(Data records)
Content starts

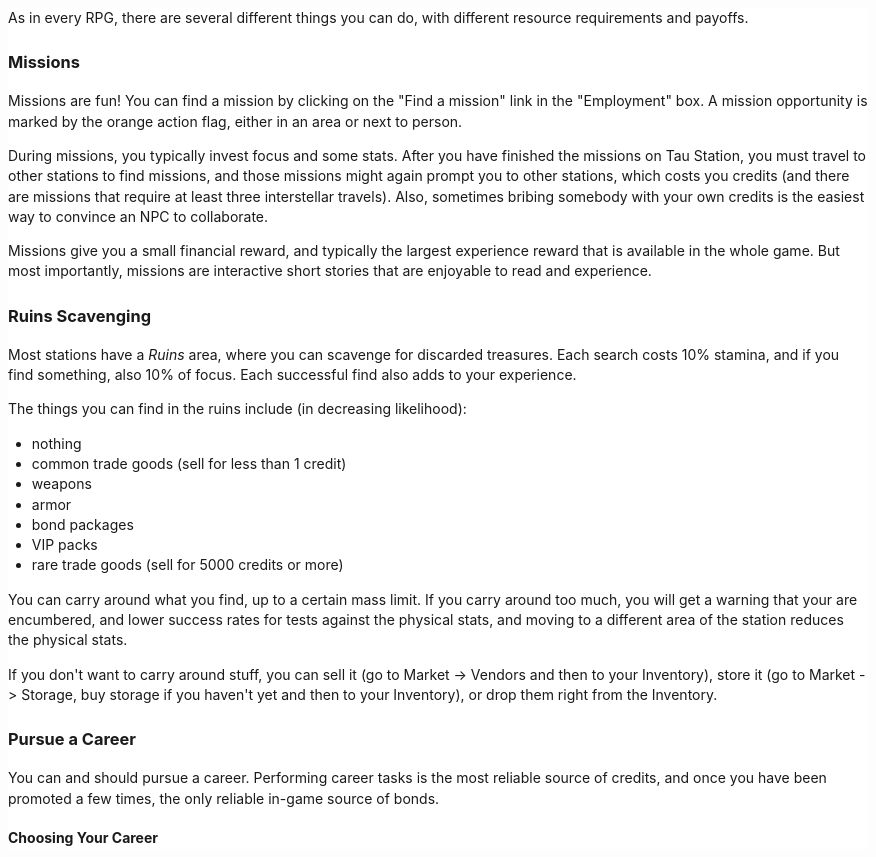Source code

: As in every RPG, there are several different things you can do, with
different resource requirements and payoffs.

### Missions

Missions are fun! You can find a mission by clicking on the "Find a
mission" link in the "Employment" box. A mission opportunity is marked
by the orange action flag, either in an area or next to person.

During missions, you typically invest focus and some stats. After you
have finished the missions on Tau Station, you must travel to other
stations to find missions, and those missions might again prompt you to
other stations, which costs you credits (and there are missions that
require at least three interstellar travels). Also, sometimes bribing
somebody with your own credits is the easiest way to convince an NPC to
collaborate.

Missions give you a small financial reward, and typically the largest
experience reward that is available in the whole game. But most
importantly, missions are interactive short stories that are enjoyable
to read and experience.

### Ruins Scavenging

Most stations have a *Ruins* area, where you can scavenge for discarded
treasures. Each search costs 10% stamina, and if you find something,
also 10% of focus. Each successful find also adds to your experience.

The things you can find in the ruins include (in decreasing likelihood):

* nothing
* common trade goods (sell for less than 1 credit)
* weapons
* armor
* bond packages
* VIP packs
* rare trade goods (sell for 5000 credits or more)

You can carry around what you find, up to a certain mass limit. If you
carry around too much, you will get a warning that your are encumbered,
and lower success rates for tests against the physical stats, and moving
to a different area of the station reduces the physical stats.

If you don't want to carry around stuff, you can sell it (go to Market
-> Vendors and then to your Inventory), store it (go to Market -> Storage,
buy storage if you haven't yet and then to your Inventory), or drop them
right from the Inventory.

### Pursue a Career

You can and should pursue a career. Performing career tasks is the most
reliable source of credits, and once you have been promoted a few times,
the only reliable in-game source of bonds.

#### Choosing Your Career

Content ends

What this task involves: Lay out every line of the records above as a numbered list, skipping blank lines. Omit the pictures.

Result of this exercise:
1. Source code
2. : As in every RPG, there are several different things you can do, with
3. different resource requirements and payoffs.
4. ### Missions
5. Missions are fun! You can find a mission by clicking on the "Find a
6. mission" link in the "Employment" box. A mission opportunity is marked
7. by the orange action flag, either in an area or next to person.
8. During missions, you typically invest focus and some stats. After you
9. have finished the missions on Tau Station, you must travel to other
10. stations to find missions, and those missions might again prompt you to
11. other stations, which costs you credits (and there are missions that
12. require at least three interstellar travels). Also, sometimes bribing
13. somebody with your own credits is the easiest way to convince an NPC to
14. collaborate.
15. Missions give you a small financial reward, and typically the largest
16. experience reward that is available in the whole game. But most
17. importantly, missions are interactive short stories that are enjoyable
18. to read and experience.
19. ### Ruins Scavenging
20. Most stations have a *Ruins* area, where you can scavenge for discarded
21. treasures. Each search costs 10% stamina, and if you find something,
22. also 10% of focus. Each successful find also adds to your experience.
23. The things you can find in the ruins include (in decreasing likelihood):
24. * nothing
25. * common trade goods (sell for less than 1 credit)
26. * weapons
27. * armor
28. * bond packages
29. * VIP packs
30. * rare trade goods (sell for 5000 credits or more)
31. You can carry around what you find, up to a certain mass limit. If you
32. carry around too much, you will get a warning that your are encumbered,
33. and lower success rates for tests against the physical stats, and moving
34. to a different area of the station reduces the physical stats.
35. If you don't want to carry around stuff, you can sell it (go to Market
36. -> Vendors and then to your Inventory), store it (go to Market -> Storage,
37. buy storage if you haven't yet and then to your Inventory), or drop them
38. right from the Inventory.
39. ### Pursue a Career
40. You can and should pursue a career. Performing career tasks is the most
41. reliable source of credits, and once you have been promoted a few times,
42. the only reliable in-game source of bonds.
43. #### Choosing Your Career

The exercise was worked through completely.